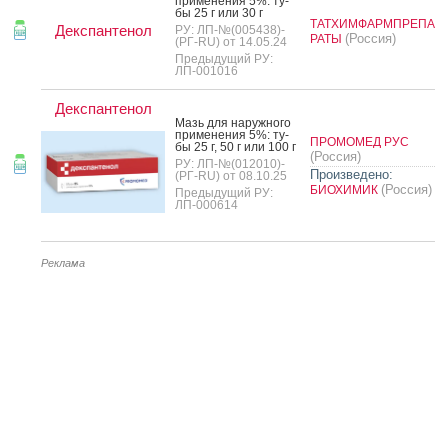
при­мене­ния 5%: ту­
бы 25 г или 30 г
ТАТХИМФАРМПРЕПА
Декспантенол
РУ: ЛП-№(005438)-
(Россия)
РАТЫ
(РГ-RU) от 14.05.24
Предыдущий РУ:
ЛП-001016
Декспантенол
Мазь для на­руж­но­го
при­мене­ния 5%: ту­
ПРОМОМЕД РУС
бы 25 г, 50 г или 100 г
(Россия)
РУ: ЛП-№(012010)-
Произведено:
(РГ-RU) от 08.10.25
(Россия)
БИОХИМИК
Предыдущий РУ:
ЛП-000614
Реклама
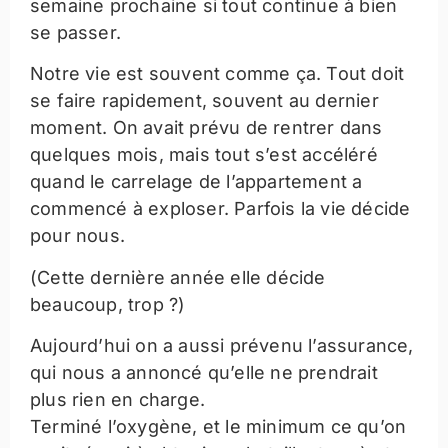
semaine prochaine si tout continue à bien
se passer.
Notre vie est souvent comme ça. Tout doit
se faire rapidement, souvent au dernier
moment. On avait prévu de rentrer dans
quelques mois, mais tout s’est accéléré
quand le carrelage de l’appartement a
commencé à exploser. Parfois la vie décide
pour nous.
(Cette dernière année elle décide
beaucoup, trop ?)
Aujourd’hui on a aussi prévenu l’assurance,
qui nous a annoncé qu’elle ne prendrait
plus rien en charge.
Terminé l’oxygène, et le minimum ce qu’on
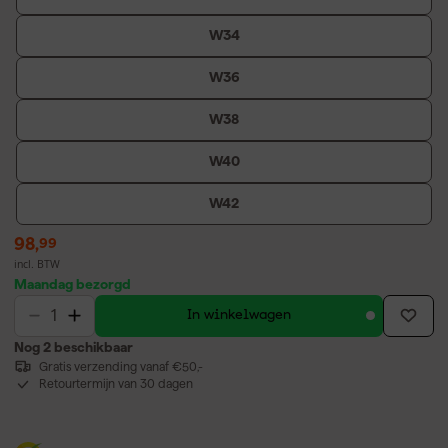
W34
W36
W38
W40
W42
98
,
99
incl. BTW
Maandag bezorgd
In winkelwagen
Nog 2 beschikbaar
Gratis verzending vanaf €50,-
Retourtermijn van 30 dagen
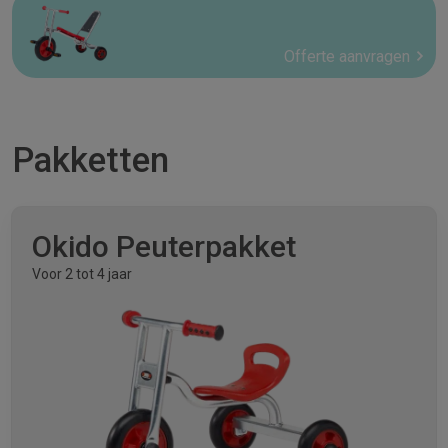
Offerte aanvragen
Pakketten
Okido Peuterpakket
Voor 2 tot 4 jaar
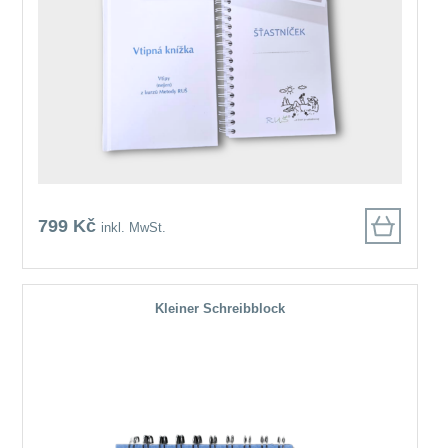
799 Kč
inkl. MwSt.
Kleiner Schreibblock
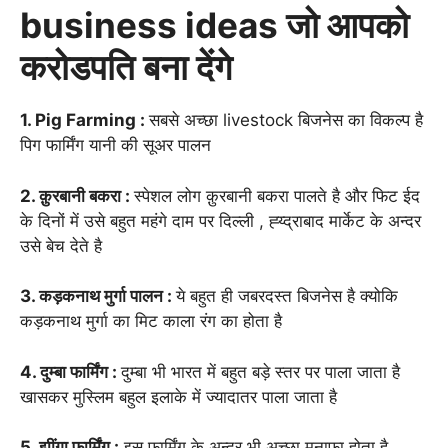
business ideas जो आपको
करोडपति बना देंगे
1. Pig Farming :
सबसे अच्छा livestock बिजनेस का विकल्प है
पिग फार्मिंग यानी की सूअर पालन
2. क़ुरबानी बकरा :
स्पेशल लोग क़ुरबानी बकरा पालते है और फिट ईद
के दिनों में उसे बहुत महंगे दाम पर दिल्ली , ह्य्द्राबाद मार्केट के अन्दर
उसे बेच देते है
3. कड़कनाथ मुर्गा पालन :
ये बहुत ही जबरदस्त बिजनेस है क्योकि
कड़कनाथ मुर्गा का मिट काला रंग का होता है
4. दुम्बा फार्मिंग :
दुम्बा भी भारत में बहुत बड़े स्तर पर पाला जाता है
खासकर मुस्लिम बहुल इलाके में ज्यादातर पाला जाता है
5. झींगा फार्मिंग :
इस फार्मिंग के अन्दर भी अच्छा मुनाफा होता है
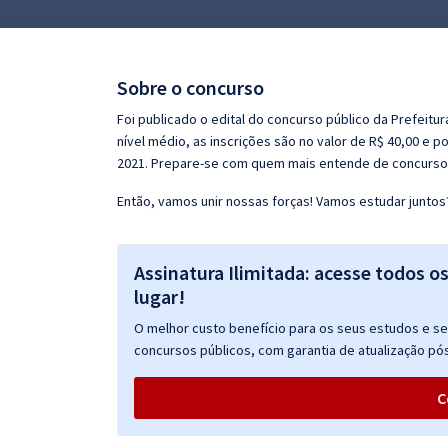
Pós
Graduação
Sobre o concurso
OAB
Foi publicado o edital do concurso público da Prefeitu
nível médio, as inscrições são no valor de R$ 40,00 e p
Mentorias
2021. Prepare-se com quem mais entende de concurso 
Então, vamos unir nossas forças! Vamos estudar juntos
Questões grátis
Conteúdo gratuito
Assinatura Ilimitada: acesse todos o
Blog
lugar!
Aprovados
O melhor custo benefício para os seus estudos e seu
concursos públicos, com garantia de atualização pós
Atendimento
C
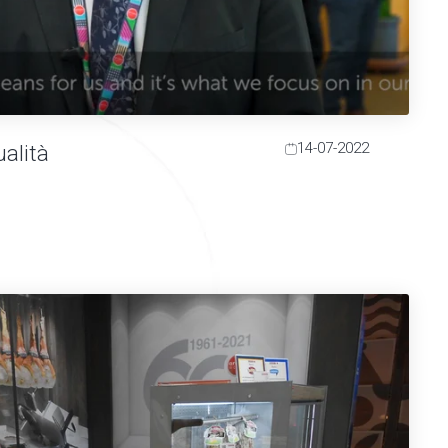
14-07-2022
ualità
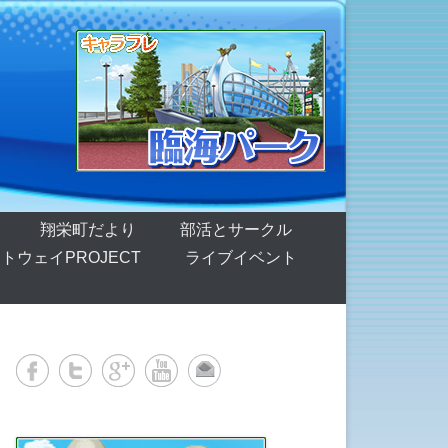
翔栄町だより
部活とサークル
トウェイPROJECT
ライブイベント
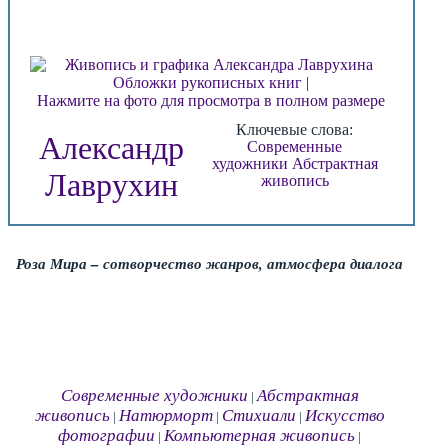
Нажмите на фото для просмотра в полном размере
Ключевые слова:
Александр
Современные
художники
Абстрактная
Лаврухин
живопись
Роза Мира – сотворчество жанров, атмосфера диалога
Современные художники
Абстрактная
|
живопись
Натюрморт
Стихиали
Искусство
|
|
|
фотографии
Компьютерная живопись
|
|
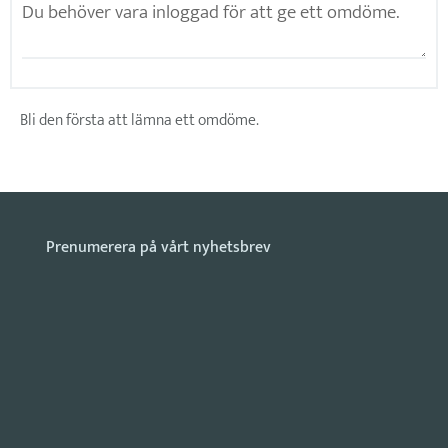
Bli den första att lämna ett omdöme.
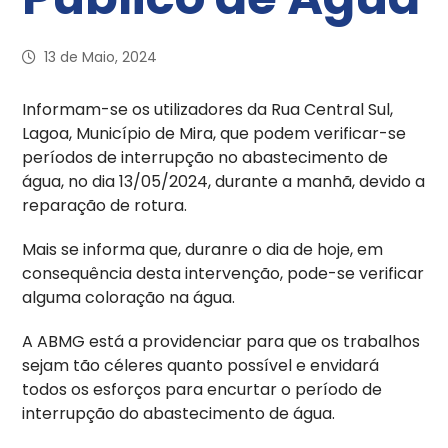
13 de Maio, 2024
Informam-se os utilizadores da Rua Central Sul,
Lagoa, Município de Mira, que podem verificar-se
períodos de interrupção no abastecimento de
água, no dia 13/05/2024, durante a manhã, devido a
reparação de rotura.
Mais se informa que, duranre o dia de hoje, em
consequência desta intervenção, pode-se verificar
alguma coloração na água.
A ABMG está a providenciar para que os trabalhos
sejam tão céleres quanto possível e envidará
todos os esforços para encurtar o período de
interrupção do abastecimento de água.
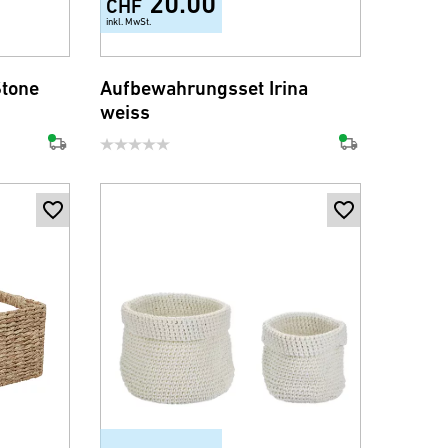
20.00
CHF
inkl. MwSt.
+3
tone
Aufbewahrungsset Irina
weiss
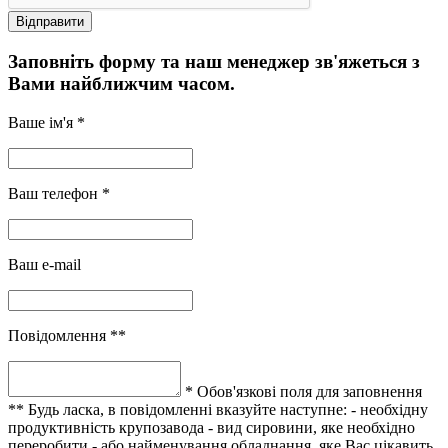
Заповніть форму та наш менеджер зв'яжеться з
Вами найближчим часом.
Ваше ім'я *
Ваш телефон *
Ваш e-mail
Повідомлення **
* Обов'язкові поля для заповнення
** Будь ласка, в повідомленні вказуйте наступне:
- необхідну
продуктивність крупозавода
- вид сировини, яке необхідно
переробити
- або найменування обладнання, яке Вас цікавить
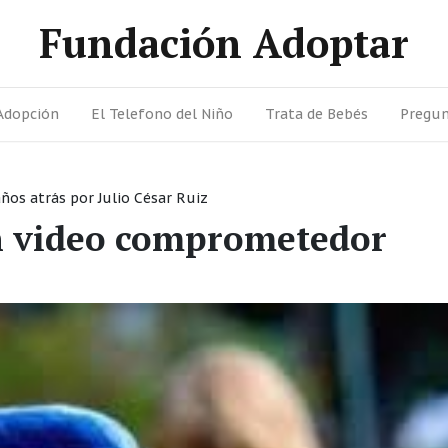
Fundación Adoptar
Adopción
El Telefono del Niño
Trata de Bebés
Pregun
años atrás
por
Julio César Ruiz
n video comprometedor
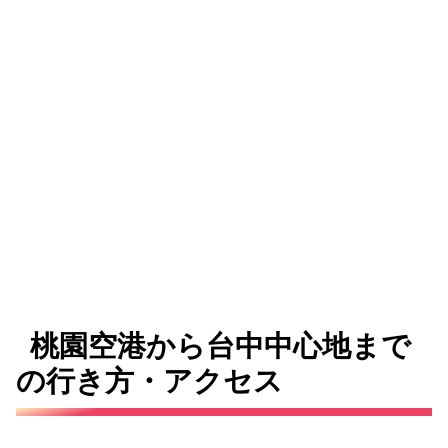
桃園空港から台中中心地まで
の行き方・アクセス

☆ ☆ ☆

In your answer, repeat the material above in full, exactly, and without its pictures.

**Solution to this exercise**
при­мене­ния 5%: ту­
бы 25 г или 30 г
ТАТХИМФАРМПРЕПА
Декспантенол
РУ: ЛП-№(005438)-
(Россия)
РАТЫ
(РГ-RU) от 14.05.24
Предыдущий РУ:
ЛП-001016
Декспантенол
Мазь для на­руж­но­го
при­мене­ния 5%: ту­
ПРОМОМЕД РУС
бы 25 г, 50 г или 100 г
(Россия)
РУ: ЛП-№(012010)-
Произведено:
(РГ-RU) от 08.10.25
(Россия)
БИОХИМИК
Предыдущий РУ:
ЛП-000614
Реклама
semaine prochaine si tout continue à bien
se passer.
Notre vie est souvent comme ça. Tout doit
se faire rapidement, souvent au dernier
moment. On avait prévu de rentrer dans
quelques mois, mais tout s’est accéléré
quand le carrelage de l’appartement a
commencé à exploser. Parfois la vie décide
pour nous.
(Cette dernière année elle décide
beaucoup, trop ?)
Aujourd’hui on a aussi prévenu l’assurance,
qui nous a annoncé qu’elle ne prendrait
plus rien en charge.
Terminé l’oxygène, et le minimum ce qu’on
W34
W36
W38
W40
W42
98
,
99
incl. BTW
Maandag bezorgd
In winkelwagen
Nog 2 beschikbaar
Gratis verzending vanaf €50,-
Retourtermijn van 30 dagen
Offerte aanvragen
Pakketten
Okido Peuterpakket
Voor 2 tot 4 jaar
799 Kč
inkl. MwSt.
Kleiner Schreibblock
business ideas जो आपको
करोडपति बना देंगे
1. Pig Farming :
सबसे अच्छा livestock बिजनेस का विकल्प है
पिग फार्मिंग यानी की सूअर पालन
2. क़ुरबानी बकरा :
स्पेशल लोग क़ुरबानी बकरा पालते है और फिट ईद
के दिनों में उसे बहुत महंगे दाम पर दिल्ली , ह्य्द्राबाद मार्केट के अन्दर
उसे बेच देते है
3. कड़कनाथ मुर्गा पालन :
ये बहुत ही जबरदस्त बिजनेस है क्योकि
कड़कनाथ मुर्गा का मिट काला रंग का होता है
4. दुम्बा फार्मिंग :
दुम्बा भी भारत में बहुत बड़े स्तर पर पाला जाता है
खासकर मुस्लिम बहुल इलाके में ज्यादातर पाला जाता है
5. झींगा फार्मिंग :
इस फार्मिंग के अन्दर भी अच्छा मुनाफा होता है
Pós
Graduação
Sobre o concurso
OAB
Foi publicado o edital do concurso público da Prefeitu
nível médio, as inscrições são no valor de R$ 40,00 e p
Mentorias
2021. Prepare-se com quem mais entende de concurso 
Então, vamos unir nossas forças! Vamos estudar juntos
Questões grátis
Conteúdo gratuito
Assinatura Ilimitada: acesse todos o
Blog
lugar!
Aprovados
O melhor custo benefício para os seus estudos e seu
concursos públicos, com garantia de atualização pós
Atendimento
C
14-07-2022
ualità
翔栄町だより
部活とサークル
トウェイPROJECT
ライブイベント
Нажмите на фото для просмотра в полном размере
Ключевые слова:
Александр
Современные
художники
Абстрактная
Лаврухин
живопись
Роза Мира – сотворчество жанров, атмосфера диалога
Современные художники
Абстрактная
|
живопись
Натюрморт
Стихиали
Искусство
|
|
|
фотографии
Компьютерная живопись
|
|
Bli den första att lämna ett omdöme.
13 de Maio, 2024
Informam-se os utilizadores da Rua Central Sul,
Lagoa, Município de Mira, que podem verificar-se
períodos de interrupção no abastecimento de
água, no dia 13/05/2024, durante a manhã, devido a
reparação de rotura.
Mais se informa que, duranre o dia de hoje, em
consequência desta intervenção, pode-se verificar
alguma coloração na água.
A ABMG está a providenciar para que os trabalhos
sejam tão céleres quanto possível e envidará
todos os esforços para encurtar o período de
interrupção do abastecimento de água.
20.00
CHF
inkl. MwSt.
+3
tone
Aufbewahrungsset Irina
weiss
Заповніть форму та наш менеджер зв'яжеться з
Вами найближчим часом.
Ваше ім'я *
Ваш телефон *
Ваш e-mail
Повідомлення **
* Обов'язкові поля для заповнення
** Будь ласка, в повідомленні вказуйте наступне:
- необхідну
продуктивність крупозавода
- вид сировини, яке необхідно
переробити
- або найменування обладнання, яке Вас цікавить
Fundación Adoptar
Adopción
El Telefono del Niño
Trata de Bebés
Pregun
años atrás
por
Julio César Ruiz
n video comprometedor
桃園空港から台中中心地まで
の行き方・アクセス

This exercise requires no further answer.